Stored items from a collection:
Start of Block

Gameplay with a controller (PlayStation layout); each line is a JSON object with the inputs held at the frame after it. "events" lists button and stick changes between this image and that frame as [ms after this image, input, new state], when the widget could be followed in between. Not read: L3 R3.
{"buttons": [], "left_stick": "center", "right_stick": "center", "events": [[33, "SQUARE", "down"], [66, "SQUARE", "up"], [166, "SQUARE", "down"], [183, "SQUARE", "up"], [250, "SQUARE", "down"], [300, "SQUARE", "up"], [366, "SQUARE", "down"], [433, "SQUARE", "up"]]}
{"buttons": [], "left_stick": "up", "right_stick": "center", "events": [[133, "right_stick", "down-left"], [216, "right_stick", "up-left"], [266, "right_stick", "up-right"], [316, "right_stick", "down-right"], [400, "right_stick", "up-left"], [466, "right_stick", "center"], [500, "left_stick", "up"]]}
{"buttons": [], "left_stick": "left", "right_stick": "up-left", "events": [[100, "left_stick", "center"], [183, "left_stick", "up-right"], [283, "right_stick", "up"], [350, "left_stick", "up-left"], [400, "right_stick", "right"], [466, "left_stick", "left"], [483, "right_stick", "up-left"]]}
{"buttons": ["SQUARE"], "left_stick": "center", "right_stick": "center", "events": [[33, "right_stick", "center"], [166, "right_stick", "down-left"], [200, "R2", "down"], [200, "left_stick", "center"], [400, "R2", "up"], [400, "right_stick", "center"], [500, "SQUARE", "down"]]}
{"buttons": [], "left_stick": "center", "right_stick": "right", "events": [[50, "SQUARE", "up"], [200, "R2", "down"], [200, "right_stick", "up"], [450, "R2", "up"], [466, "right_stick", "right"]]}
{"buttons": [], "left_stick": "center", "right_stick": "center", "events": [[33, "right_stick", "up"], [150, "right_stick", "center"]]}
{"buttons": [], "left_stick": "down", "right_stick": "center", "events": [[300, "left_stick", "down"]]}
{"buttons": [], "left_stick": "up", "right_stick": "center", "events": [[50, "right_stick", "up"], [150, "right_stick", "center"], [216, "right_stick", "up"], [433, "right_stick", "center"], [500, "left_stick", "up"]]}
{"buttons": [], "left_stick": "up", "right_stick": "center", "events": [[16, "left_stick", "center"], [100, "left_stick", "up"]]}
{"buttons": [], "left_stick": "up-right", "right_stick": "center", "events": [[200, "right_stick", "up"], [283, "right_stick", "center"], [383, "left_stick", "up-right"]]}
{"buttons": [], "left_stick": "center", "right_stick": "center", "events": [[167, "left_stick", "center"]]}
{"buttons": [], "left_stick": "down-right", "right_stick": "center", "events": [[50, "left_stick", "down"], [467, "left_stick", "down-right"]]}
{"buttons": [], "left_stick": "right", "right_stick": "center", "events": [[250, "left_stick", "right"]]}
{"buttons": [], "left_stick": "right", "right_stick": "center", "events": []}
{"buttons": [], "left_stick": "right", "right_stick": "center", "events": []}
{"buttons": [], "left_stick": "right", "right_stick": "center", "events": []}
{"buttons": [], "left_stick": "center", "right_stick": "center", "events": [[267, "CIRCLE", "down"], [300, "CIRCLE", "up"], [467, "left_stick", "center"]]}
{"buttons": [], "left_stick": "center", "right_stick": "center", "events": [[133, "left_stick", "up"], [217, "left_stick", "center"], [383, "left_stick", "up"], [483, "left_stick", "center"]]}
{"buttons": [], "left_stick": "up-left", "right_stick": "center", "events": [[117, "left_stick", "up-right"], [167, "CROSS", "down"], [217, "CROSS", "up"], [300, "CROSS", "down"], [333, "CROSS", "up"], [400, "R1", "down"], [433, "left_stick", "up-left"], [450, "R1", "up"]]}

End of Block

Problem to work on: All entries above are to be transcribed verbatim.

Exercise response:
Gameplay with a controller (PlayStation layout); each line is a JSON object with the inputs held at the frame after it. "events" lists button and stick changes between this image and that frame as [ms after this image, input, new state], when the widget could be followed in between. Not read: L3 R3.
{"buttons": [], "left_stick": "center", "right_stick": "center", "events": [[33, "SQUARE", "down"], [66, "SQUARE", "up"], [166, "SQUARE", "down"], [183, "SQUARE", "up"], [250, "SQUARE", "down"], [300, "SQUARE", "up"], [366, "SQUARE", "down"], [433, "SQUARE", "up"]]}
{"buttons": [], "left_stick": "up", "right_stick": "center", "events": [[133, "right_stick", "down-left"], [216, "right_stick", "up-left"], [266, "right_stick", "up-right"], [316, "right_stick", "down-right"], [400, "right_stick", "up-left"], [466, "right_stick", "center"], [500, "left_stick", "up"]]}
{"buttons": [], "left_stick": "left", "right_stick": "up-left", "events": [[100, "left_stick", "center"], [183, "left_stick", "up-right"], [283, "right_stick", "up"], [350, "left_stick", "up-left"], [400, "right_stick", "right"], [466, "left_stick", "left"], [483, "right_stick", "up-left"]]}
{"buttons": ["SQUARE"], "left_stick": "center", "right_stick": "center", "events": [[33, "right_stick", "center"], [166, "right_stick", "down-left"], [200, "R2", "down"], [200, "left_stick", "center"], [400, "R2", "up"], [400, "right_stick", "center"], [500, "SQUARE", "down"]]}
{"buttons": [], "left_stick": "center", "right_stick": "right", "events": [[50, "SQUARE", "up"], [200, "R2", "down"], [200, "right_stick", "up"], [450, "R2", "up"], [466, "right_stick", "right"]]}
{"buttons": [], "left_stick": "center", "right_stick": "center", "events": [[33, "right_stick", "up"], [150, "right_stick", "center"]]}
{"buttons": [], "left_stick": "down", "right_stick": "center", "events": [[300, "left_stick", "down"]]}
{"buttons": [], "left_stick": "up", "right_stick": "center", "events": [[50, "right_stick", "up"], [150, "right_stick", "center"], [216, "right_stick", "up"], [433, "right_stick", "center"], [500, "left_stick", "up"]]}
{"buttons": [], "left_stick": "up", "right_stick": "center", "events": [[16, "left_stick", "center"], [100, "left_stick", "up"]]}
{"buttons": [], "left_stick": "up-right", "right_stick": "center", "events": [[200, "right_stick", "up"], [283, "right_stick", "center"], [383, "left_stick", "up-right"]]}
{"buttons": [], "left_stick": "center", "right_stick": "center", "events": [[167, "left_stick", "center"]]}
{"buttons": [], "left_stick": "down-right", "right_stick": "center", "events": [[50, "left_stick", "down"], [467, "left_stick", "down-right"]]}
{"buttons": [], "left_stick": "right", "right_stick": "center", "events": [[250, "left_stick", "right"]]}
{"buttons": [], "left_stick": "right", "right_stick": "center", "events": []}
{"buttons": [], "left_stick": "right", "right_stick": "center", "events": []}
{"buttons": [], "left_stick": "right", "right_stick": "center", "events": []}
{"buttons": [], "left_stick": "center", "right_stick": "center", "events": [[267, "CIRCLE", "down"], [300, "CIRCLE", "up"], [467, "left_stick", "center"]]}
{"buttons": [], "left_stick": "center", "right_stick": "center", "events": [[133, "left_stick", "up"], [217, "left_stick", "center"], [383, "left_stick", "up"], [483, "left_stick", "center"]]}
{"buttons": [], "left_stick": "up-left", "right_stick": "center", "events": [[117, "left_stick", "up-right"], [167, "CROSS", "down"], [217, "CROSS", "up"], [300, "CROSS", "down"], [333, "CROSS", "up"], [400, "R1", "down"], [433, "left_stick", "up-left"], [450, "R1", "up"]]}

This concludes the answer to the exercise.